═══ Extracted information ═══

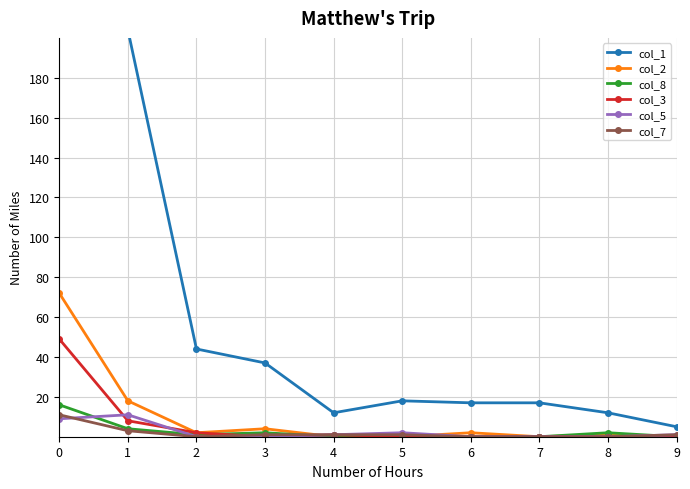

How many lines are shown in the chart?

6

═══
═══ Extracted information ═══

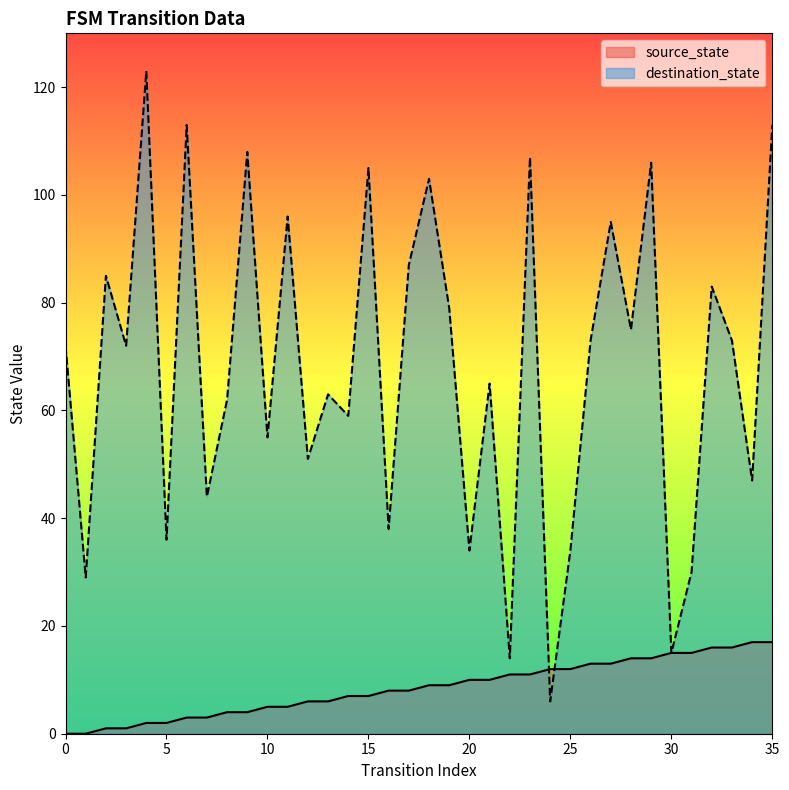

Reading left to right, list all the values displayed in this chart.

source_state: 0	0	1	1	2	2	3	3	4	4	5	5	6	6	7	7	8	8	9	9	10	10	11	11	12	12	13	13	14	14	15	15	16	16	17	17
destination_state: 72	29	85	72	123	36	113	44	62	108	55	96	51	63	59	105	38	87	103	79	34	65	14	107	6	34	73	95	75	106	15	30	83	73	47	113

═══

[What is expected]
Count the lines in the entries above that contain the string "chart", matching case exactly, and give only the number.

[Response below]
2